# Need help with three TV media room



## pwizzle (Jul 11, 2017)

i am embarking on a three TV set up for my new media room. I was looking at the Denon AVR-X2300W (2016 model) or the AVR-X3300. My main TV will be a 65"-70" flat screen with one 50" TV on each side. I currently have some Mirage Omni 60 speakers that i will use for the larger TV sound. 

Do I need additional speakers for the side TV's?
Is the Denon receiver a good choice? If not, what would you recommend? 

This will be my first true theater/media room.

Any help or suggestions are appreciated.

Thanks

Sent from my SM-G955U using Tapatalk


----------



## ajinfla (May 10, 2009)

Hi pwizzle, welcome.
Tough questions to someone else to answer, since you are best qualified. What are the other 2 TVs for? If for watching say 2 other football games, it's doubtful you would want sound going on all three.


----------



## pwizzle (Jul 11, 2017)

ajinfla said:


> Hi pwizzle, welcome.
> Tough questions to someone else to answer, since you are best qualified.
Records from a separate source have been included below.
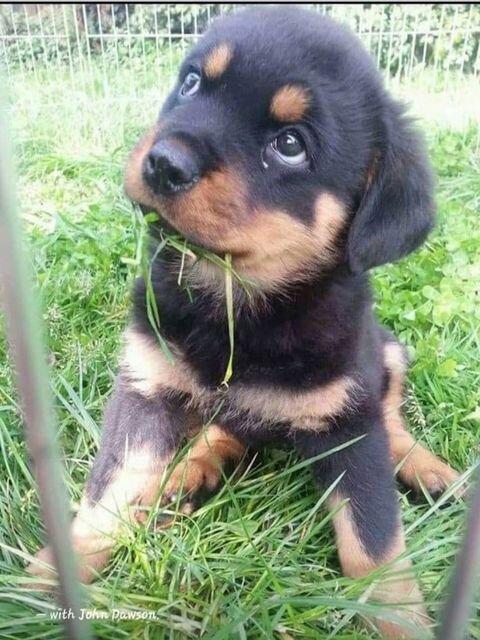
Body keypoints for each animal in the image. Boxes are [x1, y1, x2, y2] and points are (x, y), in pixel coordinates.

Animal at [30, 7, 462, 637]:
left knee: (392, 420)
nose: (163, 162)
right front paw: (45, 581)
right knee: (223, 430)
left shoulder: (350, 421)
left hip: (386, 352)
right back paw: (186, 476)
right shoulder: (146, 386)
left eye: (290, 145)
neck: (236, 302)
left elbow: (374, 544)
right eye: (190, 83)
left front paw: (401, 619)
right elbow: (108, 492)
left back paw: (429, 470)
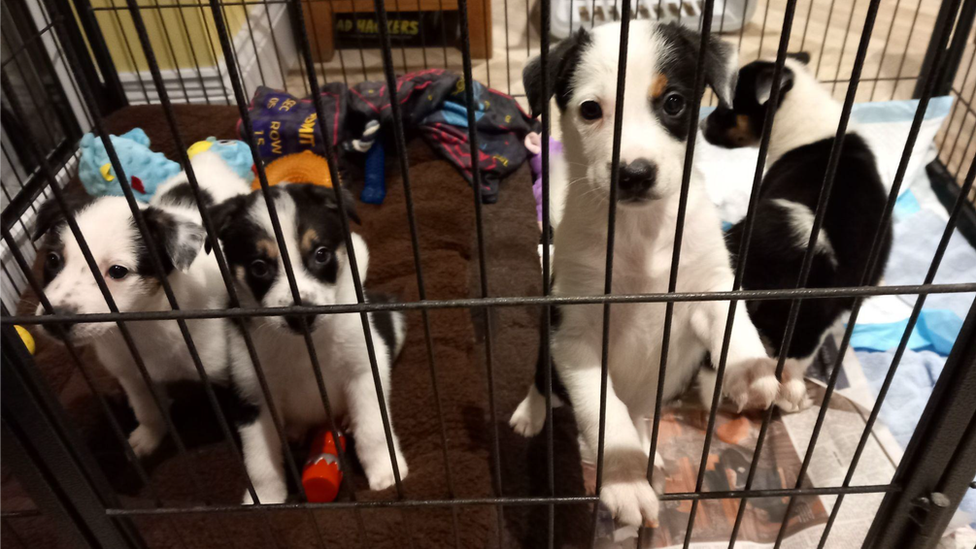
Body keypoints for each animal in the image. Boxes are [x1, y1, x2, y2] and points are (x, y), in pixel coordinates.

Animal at [33, 150, 254, 454]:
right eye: (53, 260)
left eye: (117, 271)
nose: (55, 321)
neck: (146, 324)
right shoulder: (132, 375)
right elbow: (146, 409)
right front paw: (148, 437)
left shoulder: (227, 371)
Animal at [210, 182, 408, 504]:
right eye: (259, 267)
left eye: (321, 253)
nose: (301, 316)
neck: (305, 347)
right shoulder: (252, 392)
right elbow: (259, 461)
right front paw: (265, 498)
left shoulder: (365, 367)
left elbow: (373, 428)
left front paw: (385, 472)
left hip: (394, 323)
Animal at [510, 22, 776, 528]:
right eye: (590, 110)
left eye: (673, 102)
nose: (634, 174)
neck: (639, 234)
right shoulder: (574, 332)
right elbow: (603, 411)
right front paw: (625, 481)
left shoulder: (705, 283)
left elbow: (732, 319)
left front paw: (750, 371)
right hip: (547, 347)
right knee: (542, 381)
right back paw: (532, 415)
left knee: (636, 416)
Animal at [700, 54, 892, 412]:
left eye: (728, 108)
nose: (702, 126)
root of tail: (812, 254)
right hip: (811, 318)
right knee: (791, 360)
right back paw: (792, 398)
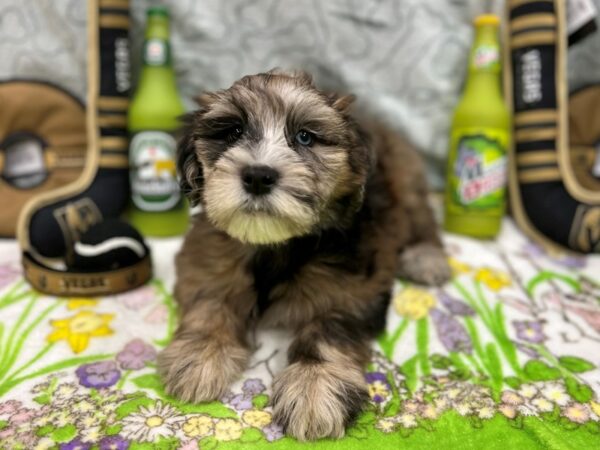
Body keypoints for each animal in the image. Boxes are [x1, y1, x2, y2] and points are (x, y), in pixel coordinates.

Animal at [157, 69, 448, 440]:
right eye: (234, 132)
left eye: (305, 137)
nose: (258, 176)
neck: (275, 245)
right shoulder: (205, 258)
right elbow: (210, 300)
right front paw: (200, 352)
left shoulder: (355, 285)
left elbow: (329, 327)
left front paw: (315, 384)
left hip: (405, 181)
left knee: (421, 217)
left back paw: (426, 257)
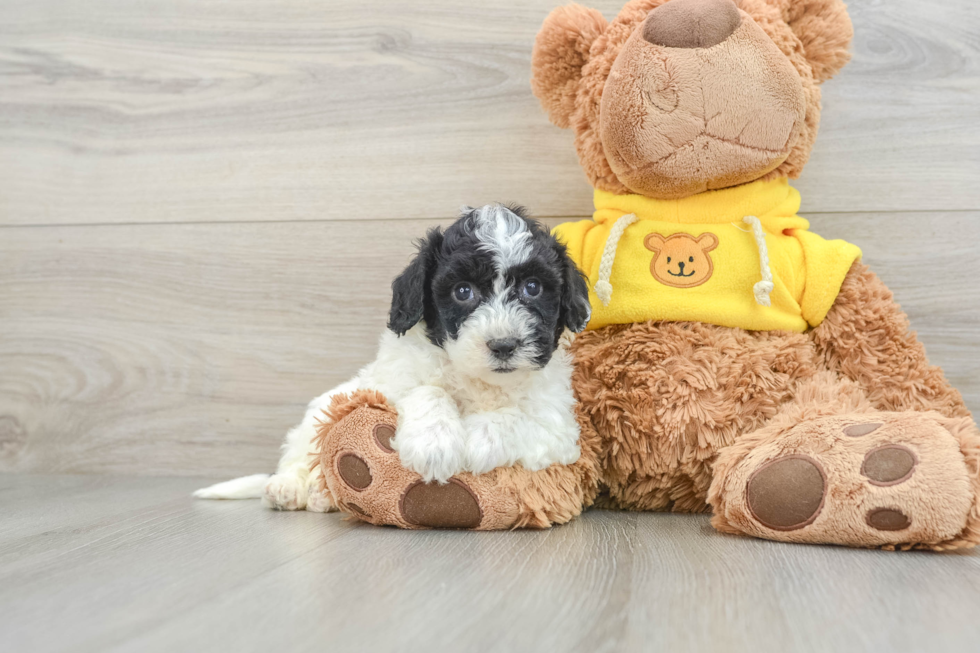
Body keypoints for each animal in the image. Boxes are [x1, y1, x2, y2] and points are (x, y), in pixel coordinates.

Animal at [195, 204, 584, 510]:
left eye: (532, 288)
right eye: (463, 292)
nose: (503, 345)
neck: (479, 380)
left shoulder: (558, 427)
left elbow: (517, 418)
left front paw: (475, 439)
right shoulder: (392, 384)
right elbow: (428, 390)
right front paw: (434, 442)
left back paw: (319, 497)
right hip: (317, 416)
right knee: (299, 454)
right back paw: (290, 488)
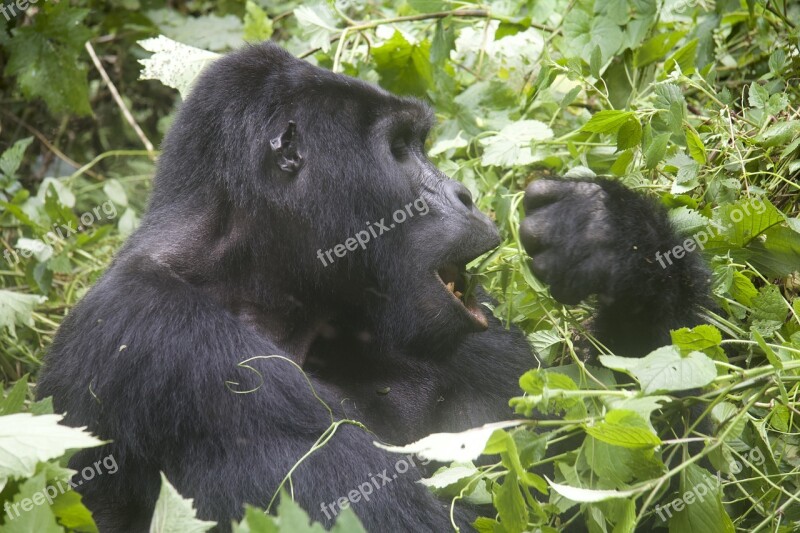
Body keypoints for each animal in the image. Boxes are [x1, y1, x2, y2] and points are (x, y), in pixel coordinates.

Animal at [37, 42, 708, 532]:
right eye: (400, 149)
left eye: (418, 144)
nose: (464, 194)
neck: (257, 275)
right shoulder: (159, 334)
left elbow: (609, 447)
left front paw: (611, 235)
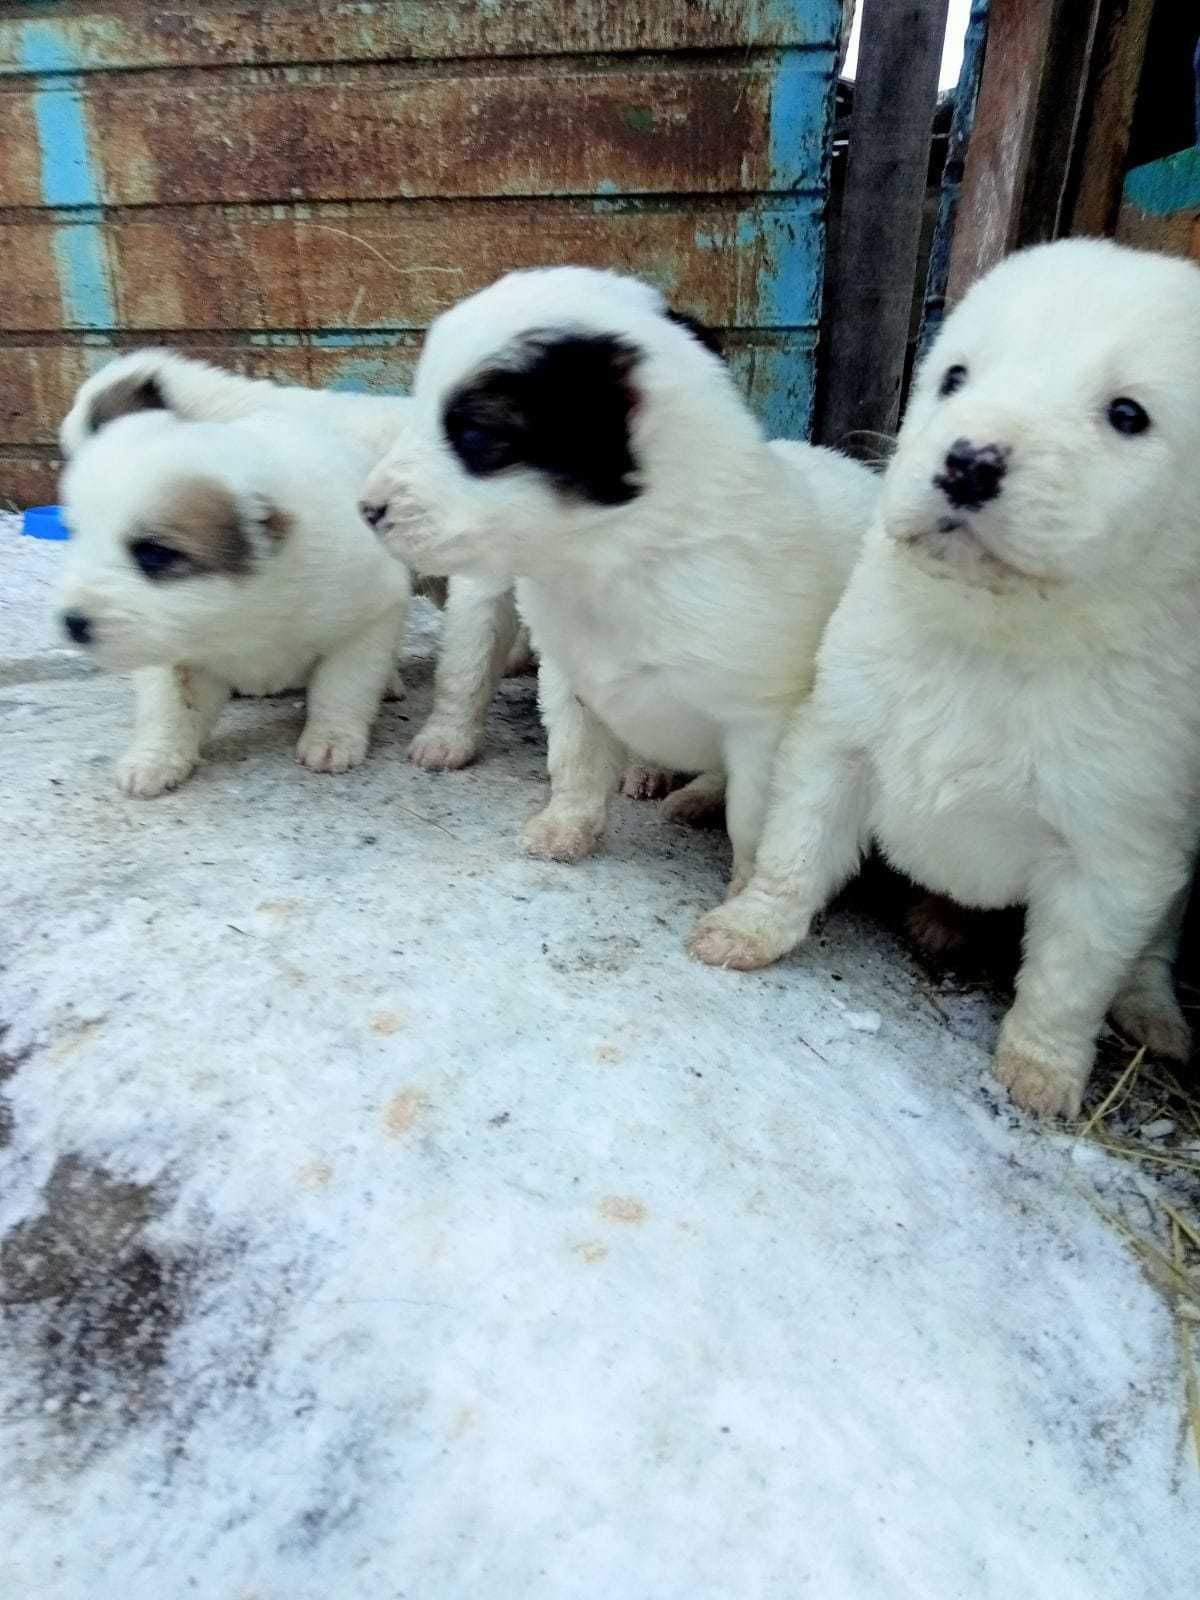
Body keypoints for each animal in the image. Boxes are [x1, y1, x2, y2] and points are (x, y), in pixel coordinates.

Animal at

What are the other 2 TVs for? If for watching say 2 other football games, it's doubtful you would want sound going on all three.


The room will be used for watching multiple games (basketball & football). I was thinking of only putting sound on the middle TV. The other two tv's will be 42"-50", 8need to see which size will look and fit best beside the larger TV. One 9f the side tv's will not have a cable hook up and will be used for streaming video via a chromecast or Apple TV. 



I am just starting this project and was just looking for some input for people who know way more than I do!

Sent from my SM-G955U using Tapatalk


----------